Top of Records for this task

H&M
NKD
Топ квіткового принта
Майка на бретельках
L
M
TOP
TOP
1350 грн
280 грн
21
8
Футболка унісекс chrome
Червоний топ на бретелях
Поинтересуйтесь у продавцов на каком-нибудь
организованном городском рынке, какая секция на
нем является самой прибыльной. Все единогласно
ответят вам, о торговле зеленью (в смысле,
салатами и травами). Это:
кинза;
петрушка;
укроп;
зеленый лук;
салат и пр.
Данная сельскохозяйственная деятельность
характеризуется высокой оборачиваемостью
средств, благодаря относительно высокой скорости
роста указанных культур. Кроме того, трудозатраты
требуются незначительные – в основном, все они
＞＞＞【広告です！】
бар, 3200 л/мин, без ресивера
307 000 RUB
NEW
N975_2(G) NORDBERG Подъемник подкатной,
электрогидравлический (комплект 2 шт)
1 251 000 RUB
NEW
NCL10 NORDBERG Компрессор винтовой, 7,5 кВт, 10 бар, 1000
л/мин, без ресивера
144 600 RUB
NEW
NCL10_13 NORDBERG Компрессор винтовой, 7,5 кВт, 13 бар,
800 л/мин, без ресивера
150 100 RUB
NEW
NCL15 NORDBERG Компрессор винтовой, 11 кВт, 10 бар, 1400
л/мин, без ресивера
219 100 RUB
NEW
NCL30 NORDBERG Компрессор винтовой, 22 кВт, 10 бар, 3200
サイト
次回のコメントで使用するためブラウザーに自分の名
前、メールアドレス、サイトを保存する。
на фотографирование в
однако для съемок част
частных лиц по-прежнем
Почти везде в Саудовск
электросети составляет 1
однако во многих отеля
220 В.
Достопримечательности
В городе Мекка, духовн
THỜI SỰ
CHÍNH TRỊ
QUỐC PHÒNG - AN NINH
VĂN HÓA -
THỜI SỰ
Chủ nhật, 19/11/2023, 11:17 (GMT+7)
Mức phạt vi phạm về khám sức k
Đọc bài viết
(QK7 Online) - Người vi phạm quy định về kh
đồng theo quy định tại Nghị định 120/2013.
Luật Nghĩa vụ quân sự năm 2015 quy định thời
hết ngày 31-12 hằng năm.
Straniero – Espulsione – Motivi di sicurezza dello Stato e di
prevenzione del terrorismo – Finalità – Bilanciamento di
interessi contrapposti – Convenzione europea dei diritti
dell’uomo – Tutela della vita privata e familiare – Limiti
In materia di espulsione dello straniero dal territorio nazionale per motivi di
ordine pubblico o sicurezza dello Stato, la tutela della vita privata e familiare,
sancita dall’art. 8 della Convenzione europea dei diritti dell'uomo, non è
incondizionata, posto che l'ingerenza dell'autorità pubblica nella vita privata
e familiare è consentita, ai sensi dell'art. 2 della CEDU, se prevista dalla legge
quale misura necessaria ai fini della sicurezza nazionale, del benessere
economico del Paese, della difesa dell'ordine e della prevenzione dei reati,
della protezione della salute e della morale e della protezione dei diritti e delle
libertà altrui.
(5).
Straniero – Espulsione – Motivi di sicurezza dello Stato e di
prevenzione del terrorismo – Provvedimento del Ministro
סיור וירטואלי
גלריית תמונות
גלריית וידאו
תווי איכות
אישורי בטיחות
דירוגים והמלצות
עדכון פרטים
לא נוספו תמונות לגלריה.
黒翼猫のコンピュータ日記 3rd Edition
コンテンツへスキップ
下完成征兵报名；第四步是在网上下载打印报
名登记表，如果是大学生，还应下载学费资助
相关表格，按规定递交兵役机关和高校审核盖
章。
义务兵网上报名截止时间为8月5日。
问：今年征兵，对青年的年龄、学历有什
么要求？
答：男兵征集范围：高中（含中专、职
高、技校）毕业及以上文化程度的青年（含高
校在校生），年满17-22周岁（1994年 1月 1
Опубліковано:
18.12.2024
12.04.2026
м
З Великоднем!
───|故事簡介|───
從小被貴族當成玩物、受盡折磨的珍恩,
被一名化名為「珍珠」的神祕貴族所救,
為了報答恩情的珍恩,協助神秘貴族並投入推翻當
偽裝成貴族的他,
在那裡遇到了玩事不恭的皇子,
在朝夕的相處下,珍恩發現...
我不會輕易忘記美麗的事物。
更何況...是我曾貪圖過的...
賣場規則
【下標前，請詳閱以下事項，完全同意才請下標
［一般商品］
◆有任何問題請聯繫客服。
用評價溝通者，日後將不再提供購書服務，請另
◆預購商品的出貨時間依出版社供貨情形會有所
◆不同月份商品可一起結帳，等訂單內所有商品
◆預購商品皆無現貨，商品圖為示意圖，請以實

Bottom of Records for this task

-- Task --
State how many lines in the records above contain the string "prevenzione". Reply with the number alone.

-- Worked solution --
3